The interview was based on my recent blog post, “Economics of poverty, or the poverty of economics.”
I also want to recommend a recent piece by Ingrid Harvold Kvangraven [ht: ms], who argues that
The interventions considered by the Nobel laureates tend to be removed from analyses of power and wider social change. In fact, the Nobel committee specifically gave it to Banerjee, Duflo and Kremer for addressing “smaller, more manageable questions,” rather than big ideas. While such small interventions might generate positive results at the micro-level, they do little to challenge the systems that produce the problems.
For example, rather than challenging the cuts to the school systems that are forced by austerity, the focus of the randomistas directs our attention to absenteeism of teachers, the effects of school meals and the number of teachers in the classroom on learning. Meanwhile, their lack of challenge to the existing economic order is perhaps also precisely one of the secrets to media and donor appeal, and ultimately also their success.
Exactly!
It’s the revenge of neoclassical economics, as reflected in this year’s prize in economics, which focuses attention on poor people’s “bad” decisions and away from the structural causes of poverty.
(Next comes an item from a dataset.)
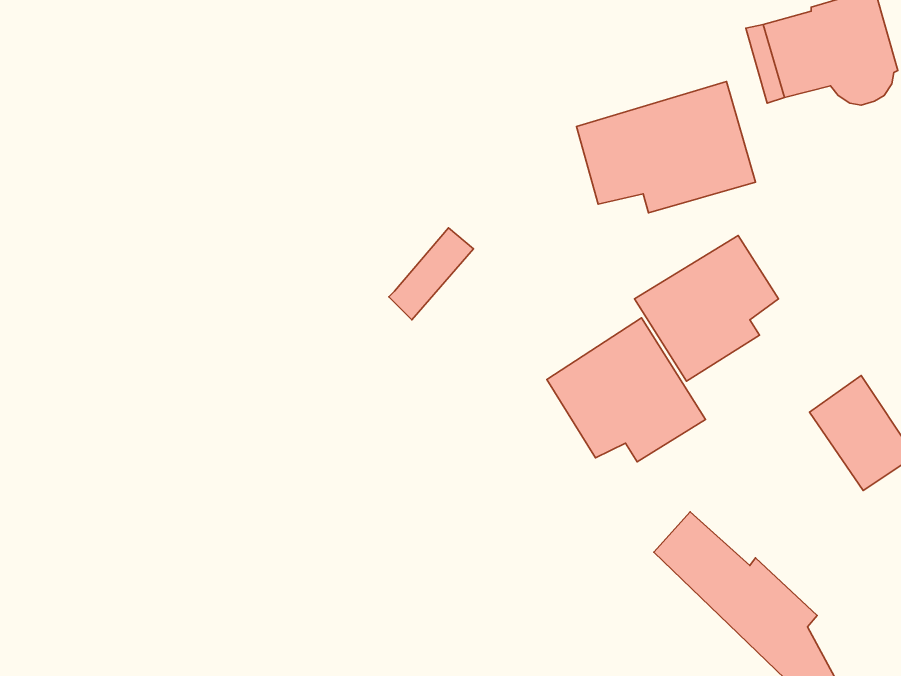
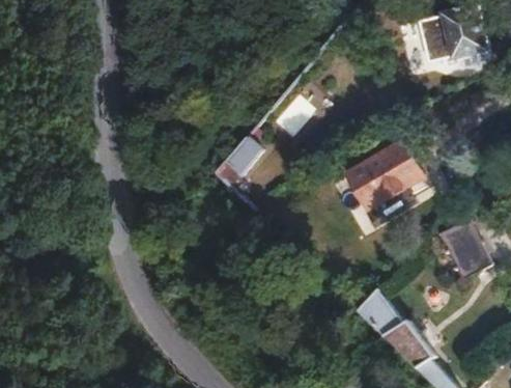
building: [576,81,756,213] -> none
building: [547,318,705,462] -> none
As I argued the other day on Twitter, it’s like saying the climate crisis will be solved by individuals turning off lights and recycling their garbage. Not bad things to do, certainly. But, together, all those individual efforts make up only 1-2 percent of the solution. The climate crisis cannot be solved unless and until we direct attention to the real, structural causes. Here, I’m thinking not only of the fossil fuel industry, but also the way the rest of contemporary capitalist economies are organized around the use of fossil fuels—in the production of goods and services, cars as well as digital information. Such a system generates enormous profits, which flow to a tiny group at the top, and continues to destroy the commons, where most of us live and work.
It’s that system that needs to be radically transformed. And as long as economists are lauded for focusing on technical issues around the margins and not on the real causes—of Third World poverty, global warming, and much else—the discipline of economics will continue to be impoverished.